▸ **TASK PROMPT**
Give back an exact copy of the entries beneath, minus the pictures.

▸ **RECORDS**
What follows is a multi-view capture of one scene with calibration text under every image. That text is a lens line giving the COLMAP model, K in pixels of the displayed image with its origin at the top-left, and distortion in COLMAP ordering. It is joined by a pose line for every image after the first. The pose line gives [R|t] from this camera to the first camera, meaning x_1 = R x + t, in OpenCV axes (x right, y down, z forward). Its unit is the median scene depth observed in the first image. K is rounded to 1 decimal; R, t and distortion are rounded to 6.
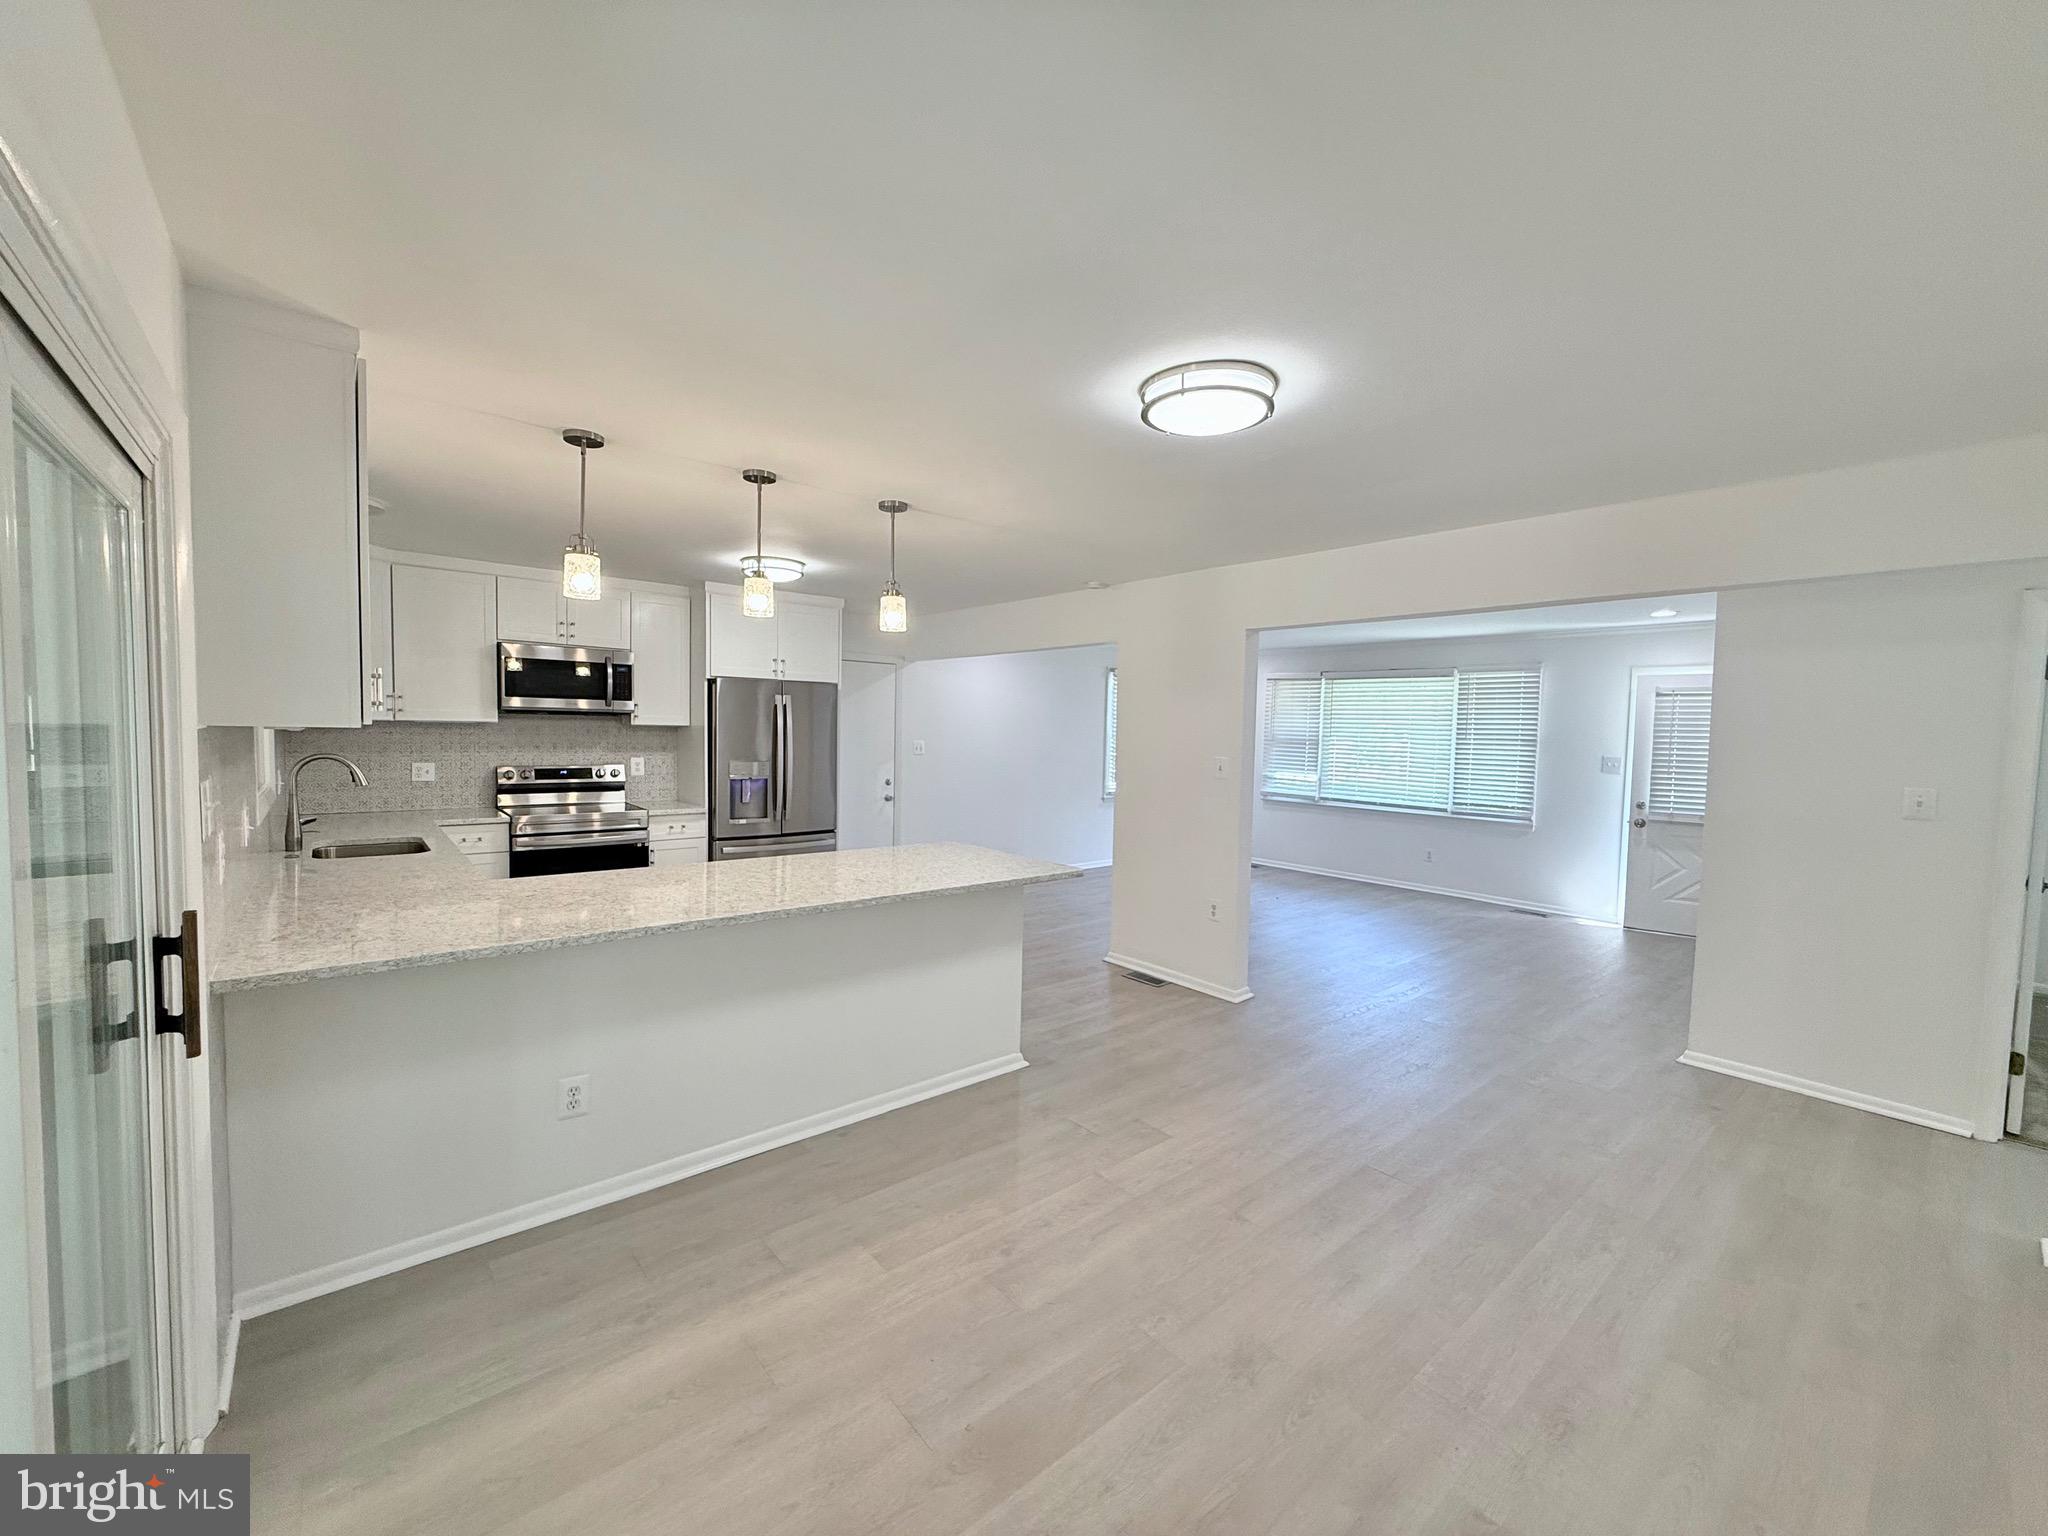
lens RADIAL K [[819.0, 0, 1015.5], [0, 819.0, 772.4], [0, 0, 1]] dist [-0.001845, -0.000011]
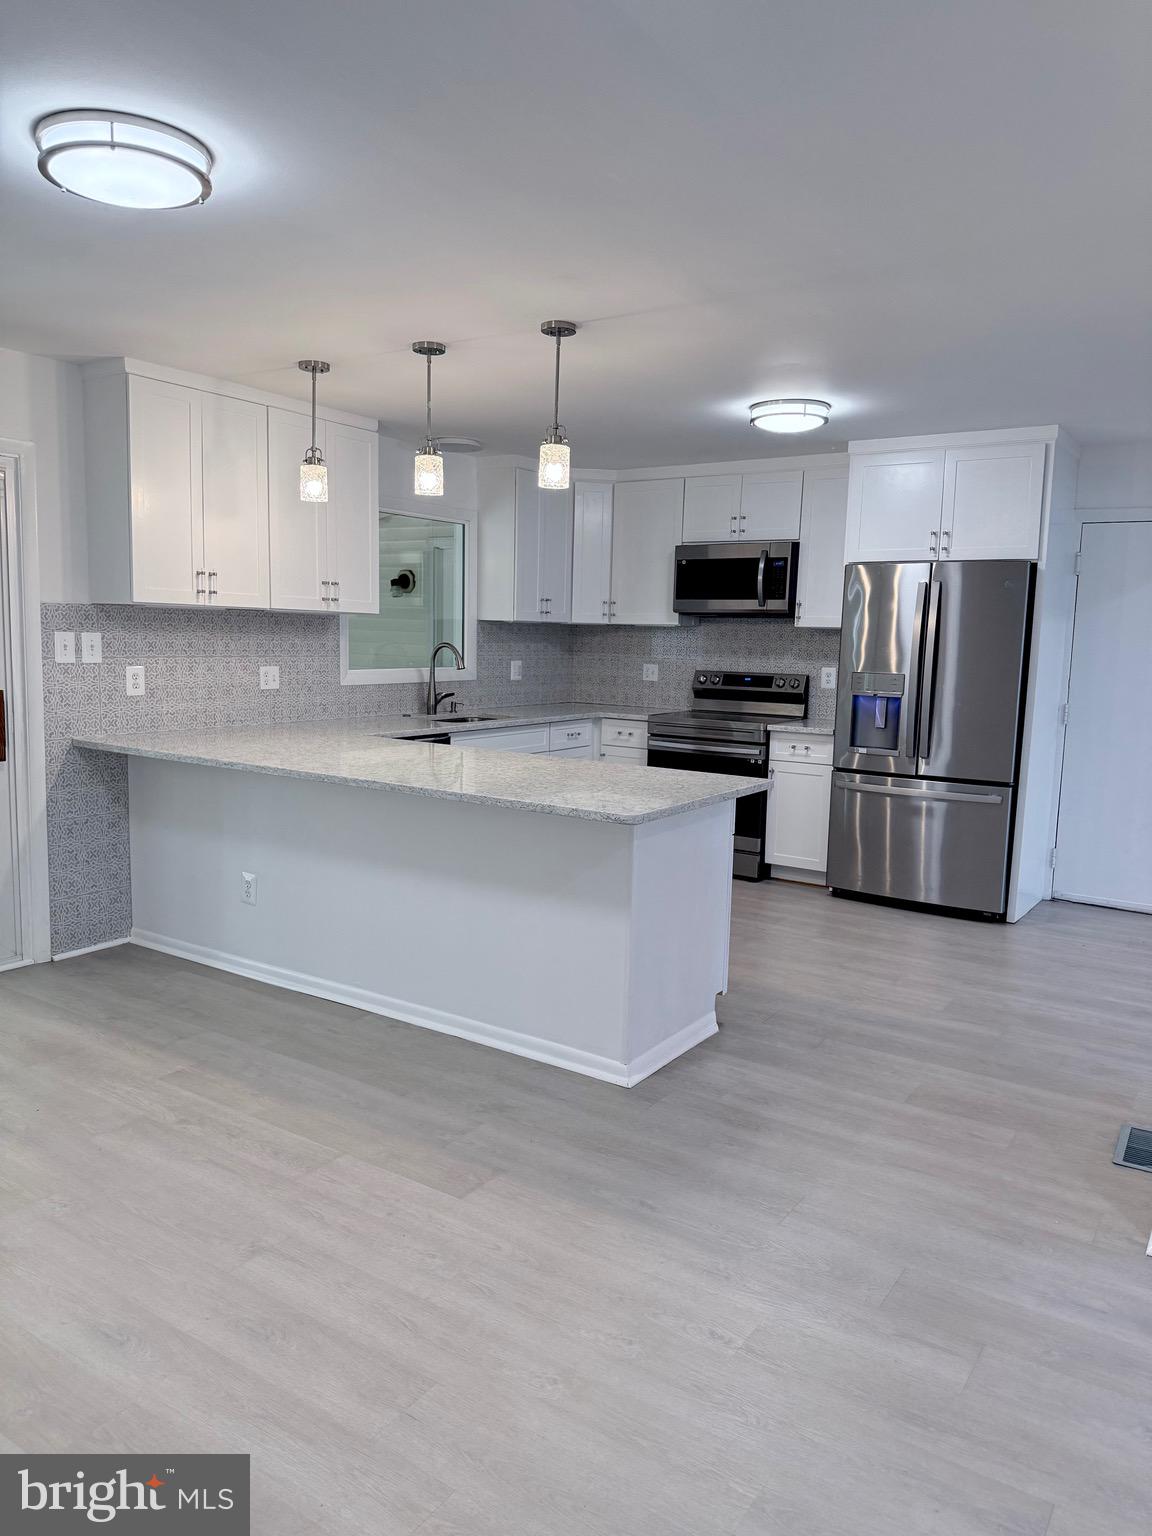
lens RADIAL K [[1075.0, 0, 574.1], [0, 1075.0, 759.4], [0, 0, 1]] dist [0.039363, -0.044691]
pose [[0.289583, 0.100486, -0.951864, 1.043994], [-0.072811, 0.993905, 0.082773, 0.006308], [0.954379, 0.045336, 0.295135, 0.820993]]
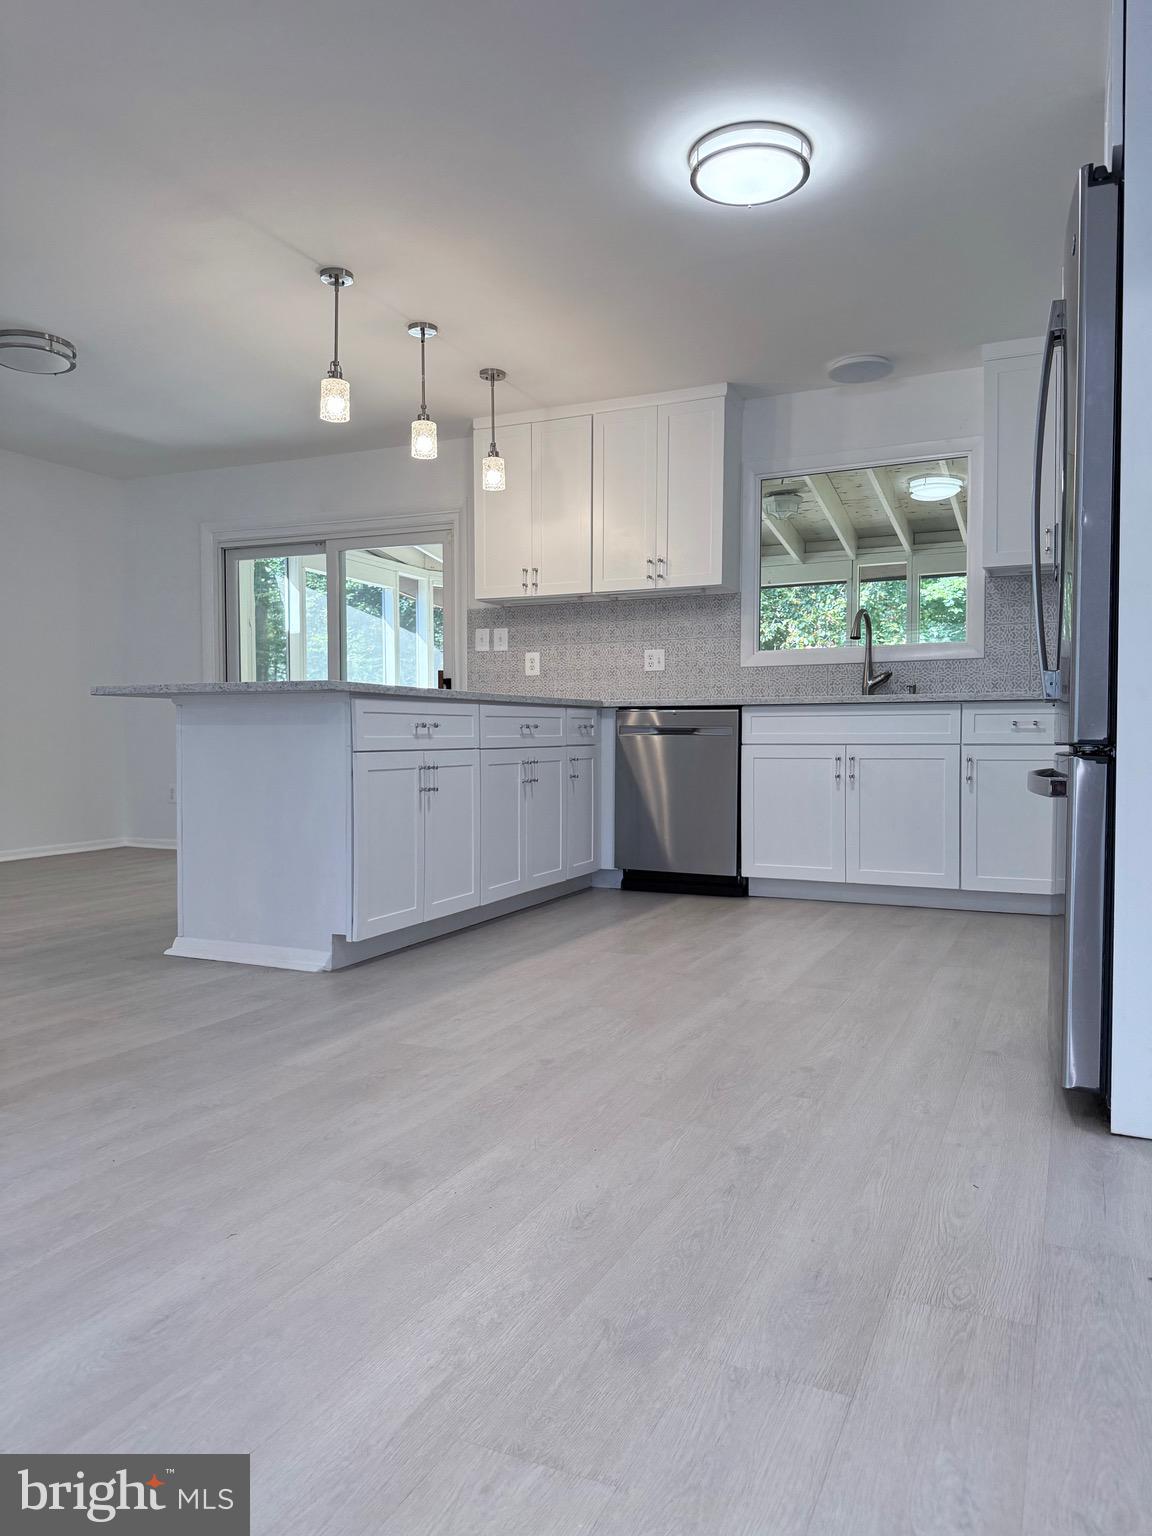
lens RADIAL K [[1075.0, 0, 576.1], [0, 1075.0, 775.3], [0, 0, 1]] dist [0.039363, -0.044691]
pose [[-0.901187, -0.003293, -0.433418, 0.135638], [-0.041326, 0.996068, 0.078358, 0.116099], [0.431455, 0.088527, -0.897780, 2.529179]]
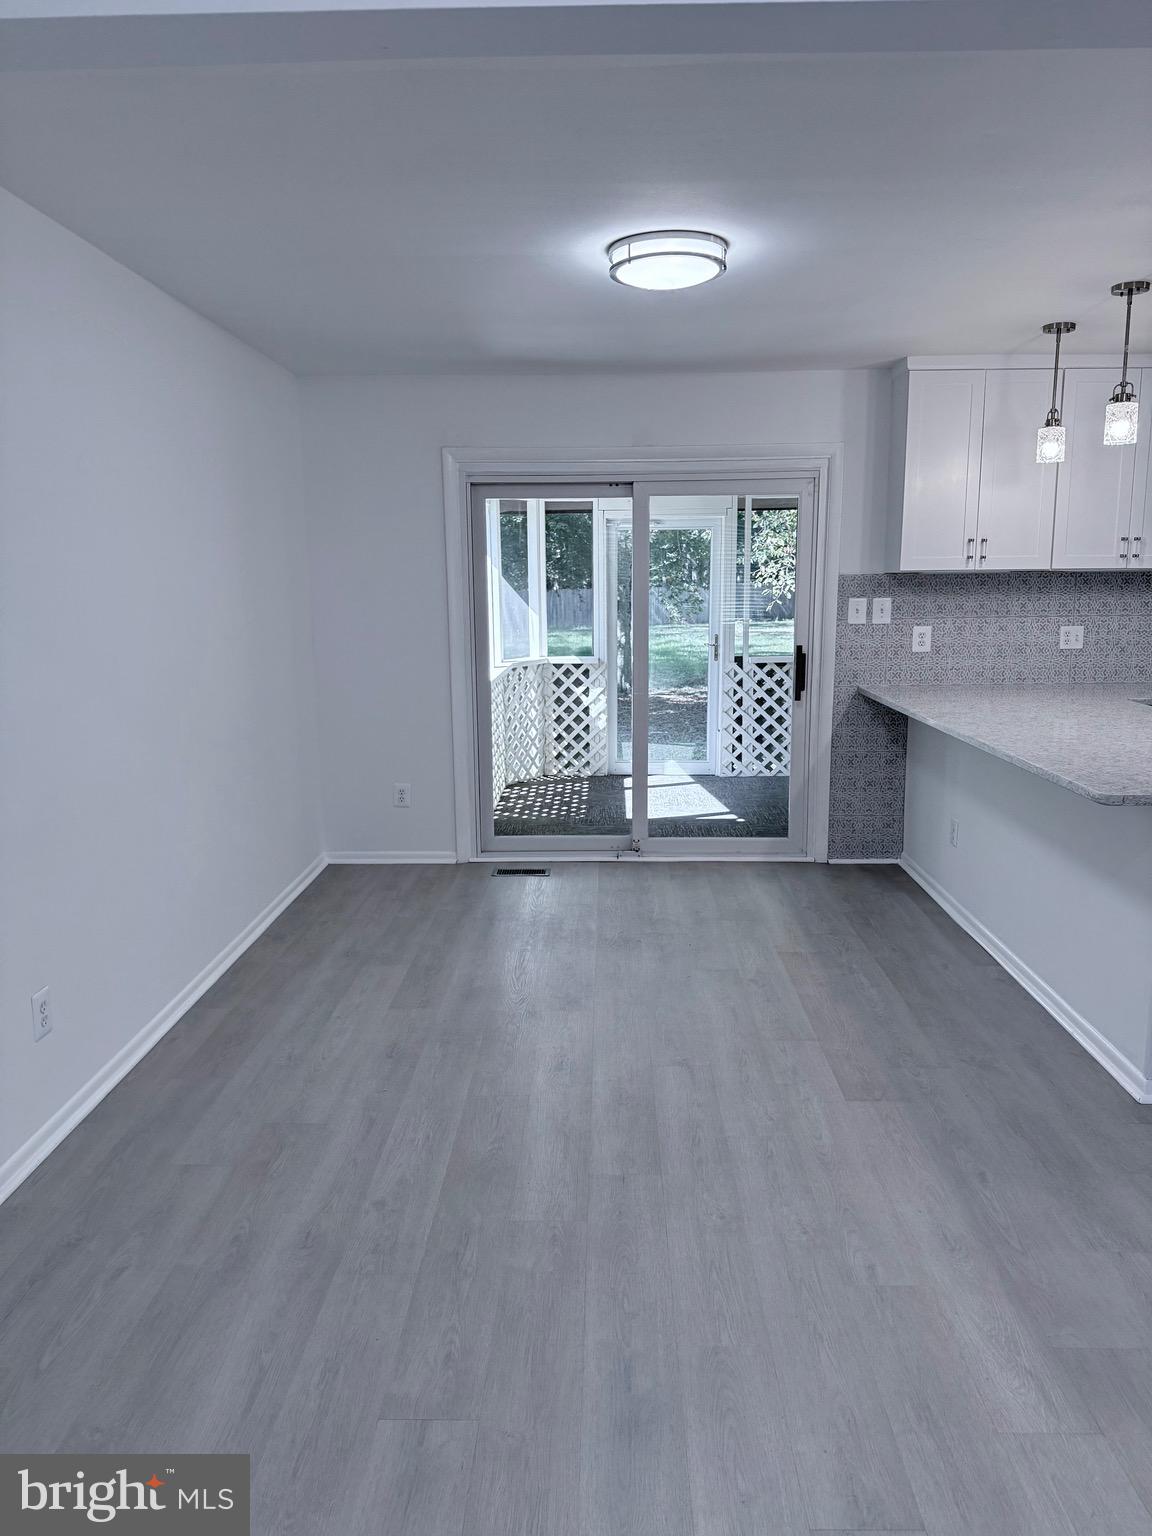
lens RADIAL K [[1075.0, 0, 574.7], [0, 1075.0, 752.2], [0, 0, 1]] dist [0.039363, -0.044691]
pose [[-0.662380, 0.106993, -0.741488, 1.087211], [-0.042416, 0.982806, 0.179705, -0.044399], [0.747966, 0.150484, -0.646453, 1.433921]]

▸ **FINISHED EXERCISE**
What follows is a multi-view capture of one scene with calibration text under every image. That text is a lens line giving the COLMAP model, K in pixels of the displayed image with its origin at the top-left, and distortion in COLMAP ordering. It is joined by a pose line for every image after the first. The pose line gives [R|t] from this camera to the first camera, meaning x_1 = R x + t, in OpenCV axes (x right, y down, z forward). Its unit is the median scene depth observed in the first image. K is rounded to 1 decimal; R, t and distortion are rounded to 6.
lens RADIAL K [[819.0, 0, 1015.5], [0, 819.0, 772.4], [0, 0, 1]] dist [-0.001845, -0.000011]
lens RADIAL K [[1075.0, 0, 574.1], [0, 1075.0, 759.4], [0, 0, 1]] dist [0.039363, -0.044691]
pose [[0.289583, 0.100486, -0.951864, 1.043994], [-0.072811, 0.993905, 0.082773, 0.006308], [0.954379, 0.045336, 0.295135, 0.820993]]
lens RADIAL K [[1075.0, 0, 576.1], [0, 1075.0, 775.3], [0, 0, 1]] dist [0.039363, -0.044691]
pose [[-0.901187, -0.003293, -0.433418, 0.135638], [-0.041326, 0.996068, 0.078358, 0.116099], [0.431455, 0.088527, -0.897780, 2.529179]]
lens RADIAL K [[1075.0, 0, 574.7], [0, 1075.0, 752.2], [0, 0, 1]] dist [0.039363, -0.044691]
pose [[-0.662380, 0.106993, -0.741488, 1.087211], [-0.042416, 0.982806, 0.179705, -0.044399], [0.747966, 0.150484, -0.646453, 1.433921]]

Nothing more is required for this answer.